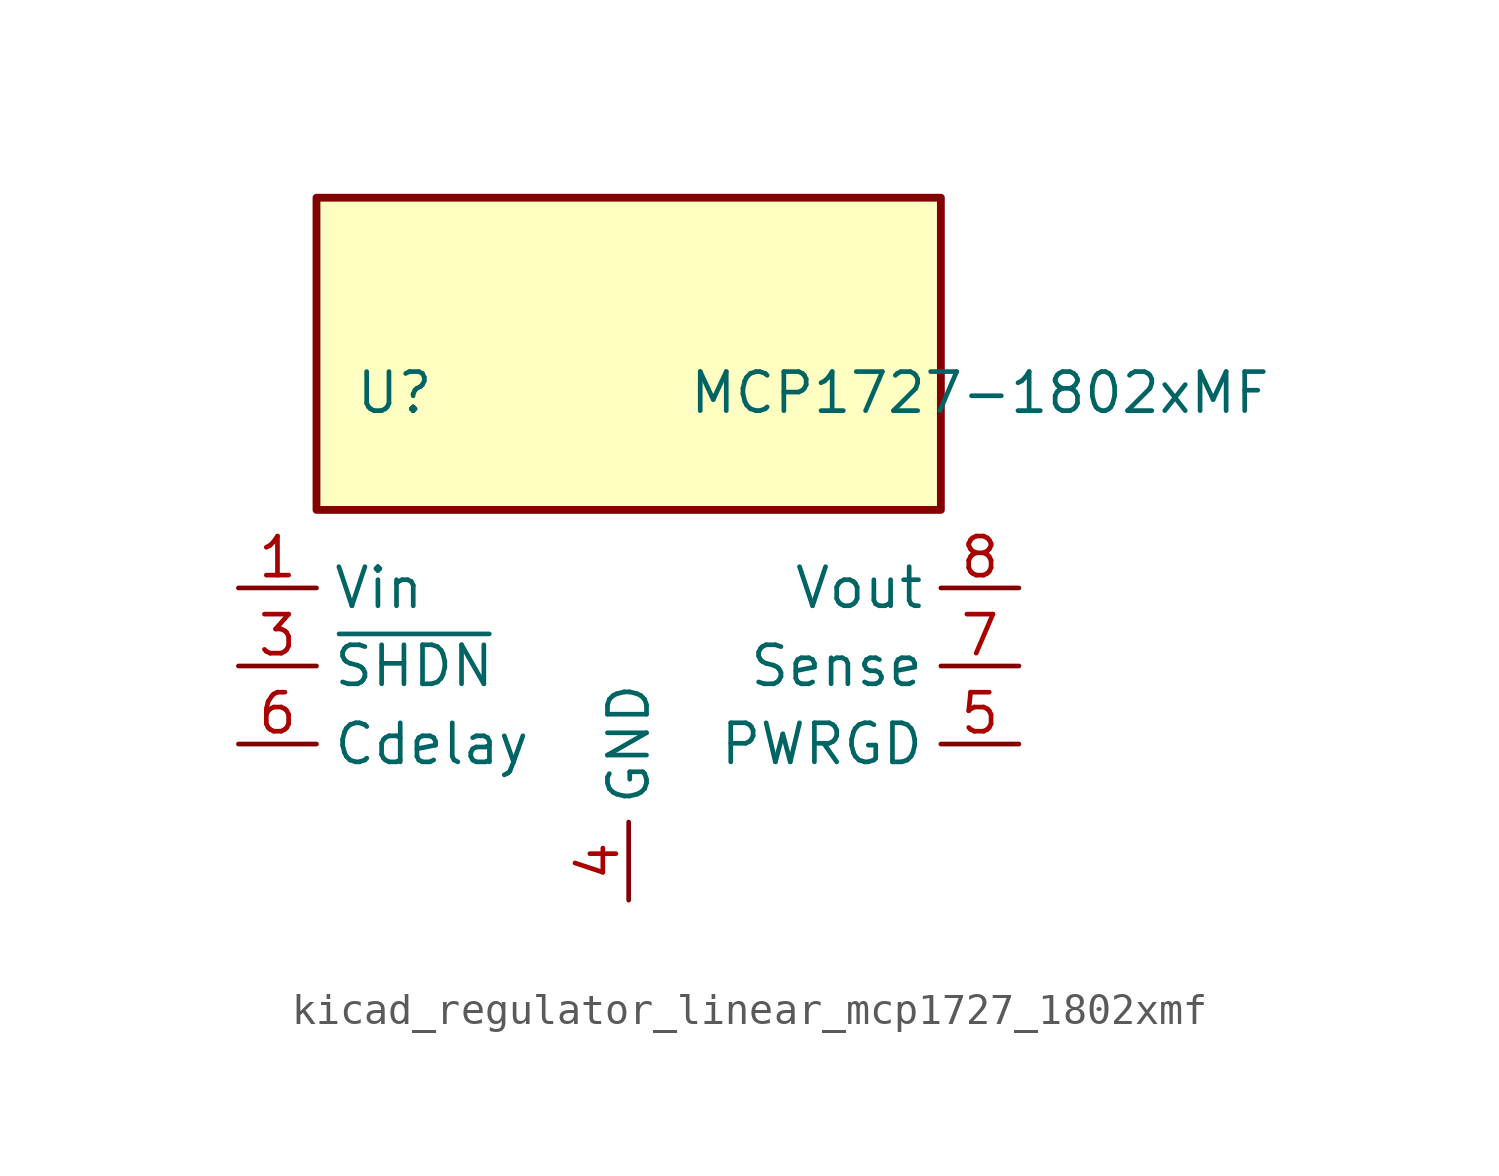
<source format=kicad_sym>
(kicad_symbol_lib
  (version 20220914)
  (generator kicad_symbol_editor)
  (symbol "kicad_regulator_linear_mcp1727_1802xmf"
    (property "Reference" "U"
      (at -7.62 8.89 0)
      (effects (font (size 1.27 1.27))))
    (property "Value" "MCP1727-1802xMF"
      (at 11.43 8.89 0)
      (effects (font (size 1.27 1.27))))
    (symbol "kicad_regulator_linear_mcp1727_1802xmf_0_0"
      (pin open_collector line (at 12.7 -2.54 180) (length 2.54) (name "PWRGD" (effects (font (size 1.27 1.27)))) (number "5" (effects (font (size 1.27 1.27)))))
      (pin input line (at -12.7 -2.54 0) (length 2.54) (name "Cdelay" (effects (font (size 1.27 1.27)))) (number "6" (effects (font (size 1.27 1.27)))))
      (pin input line (at 12.7 0 180) (length 2.54) (name "Sense" (effects (font (size 1.27 1.27)))) (number "7" (effects (font (size 1.27 1.27)))))
      (pin power_out line (at 12.7 2.54 180) (length 2.54) (name "Vout" (effects (font (size 1.27 1.27)))) (number "8" (effects (font (size 1.27 1.27))))))
    (symbol "kicad_regulator_linear_mcp1727_1802xmf_0_1"
      (rectangle (start 10.16 15.24) (end -10.16 5.08) (stroke (width 0.254) (type default)) (fill (type background))))
    (symbol "kicad_regulator_linear_mcp1727_1802xmf_1_1"
      (pin power_in line (at -12.7 2.54 0) (length 2.54) (name "Vin" (effects (font (size 1.27 1.27)))) (number "1" (effects (font (size 1.27 1.27)))))
      (pin passive line (at -12.7 2.54 0) (length 2.54) hide (name "Vin" (effects (font (size 1.27 1.27)))) (number "2" (effects (font (size 1.27 1.27)))))
      (pin input line (at -12.7 0 0) (length 2.54) (name "~{SHDN}" (effects (font (size 1.27 1.27)))) (number "3" (effects (font (size 1.27 1.27)))))
      (pin power_in line (at 0 -7.62 90) (length 2.54) (name "GND" (effects (font (size 1.27 1.27)))) (number "4" (effects (font (size 1.27 1.27)))))
      (pin passive line (at 0 -7.62 90) (length 2.54) hide (name "GND" (effects (font (size 1.27 1.27)))) (number "9" (effects (font (size 1.27 1.27))))))))
</source>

▶ REQUIRED WORK: Set down the records above word for word, from the first line through the line containing "(pin power_in line (at -12.7", both included; leave out the pictures.

▶ REPLY:
<source format=kicad_sym>
(kicad_symbol_lib
  (version 20220914)
  (generator kicad_symbol_editor)
  (symbol "kicad_regulator_linear_mcp1727_1802xmf"
    (property "Reference" "U"
      (at -7.62 8.89 0)
      (effects (font (size 1.27 1.27))))
    (property "Value" "MCP1727-1802xMF"
      (at 11.43 8.89 0)
      (effects (font (size 1.27 1.27))))
    (symbol "kicad_regulator_linear_mcp1727_1802xmf_0_0"
      (pin open_collector line (at 12.7 -2.54 180) (length 2.54) (name "PWRGD" (effects (font (size 1.27 1.27)))) (number "5" (effects (font (size 1.27 1.27)))))
      (pin input line (at -12.7 -2.54 0) (length 2.54) (name "Cdelay" (effects (font (size 1.27 1.27)))) (number "6" (effects (font (size 1.27 1.27)))))
      (pin input line (at 12.7 0 180) (length 2.54) (name "Sense" (effects (font (size 1.27 1.27)))) (number "7" (effects (font (size 1.27 1.27)))))
      (pin power_out line (at 12.7 2.54 180) (length 2.54) (name "Vout" (effects (font (size 1.27 1.27)))) (number "8" (effects (font (size 1.27 1.27))))))
    (symbol "kicad_regulator_linear_mcp1727_1802xmf_0_1"
      (rectangle (start 10.16 15.24) (end -10.16 5.08) (stroke (width 0.254) (type default)) (fill (type background))))
    (symbol "kicad_regulator_linear_mcp1727_1802xmf_1_1"
      (pin power_in line (at -12.7 2.54 0) (length 2.54) (name "Vin" (effects (font (size 1.27 1.27)))) (number "1" (effects (font (size 1.27 1.27)))))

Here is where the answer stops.